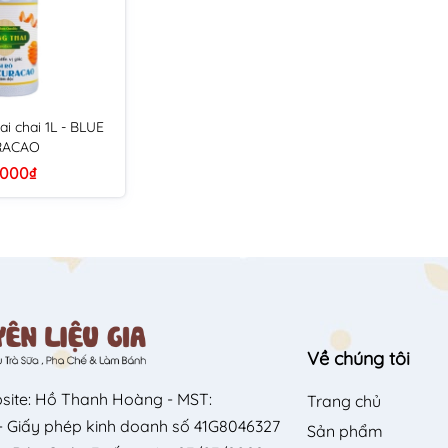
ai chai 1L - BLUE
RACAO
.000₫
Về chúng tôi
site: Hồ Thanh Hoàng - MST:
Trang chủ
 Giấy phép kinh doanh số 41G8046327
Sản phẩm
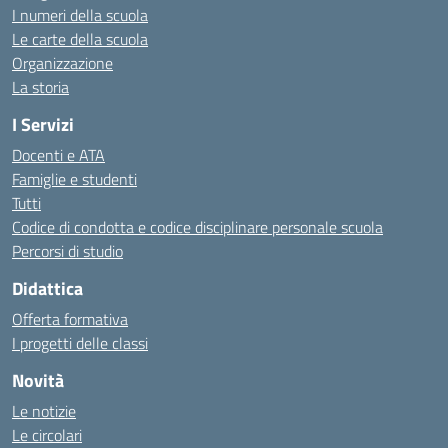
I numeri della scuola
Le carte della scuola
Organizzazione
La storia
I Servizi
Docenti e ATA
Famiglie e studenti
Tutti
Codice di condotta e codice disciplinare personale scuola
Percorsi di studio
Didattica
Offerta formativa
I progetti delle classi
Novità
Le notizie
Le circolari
----------
Your goal: Nothing but the lines from the one containing "Percorsi di studio" through the final line of the data above is to be reproduced, each exactly as written.

Solution to the problem:
Percorsi di studio
Didattica
Offerta formativa
I progetti delle classi
Novità
Le notizie
Le circolari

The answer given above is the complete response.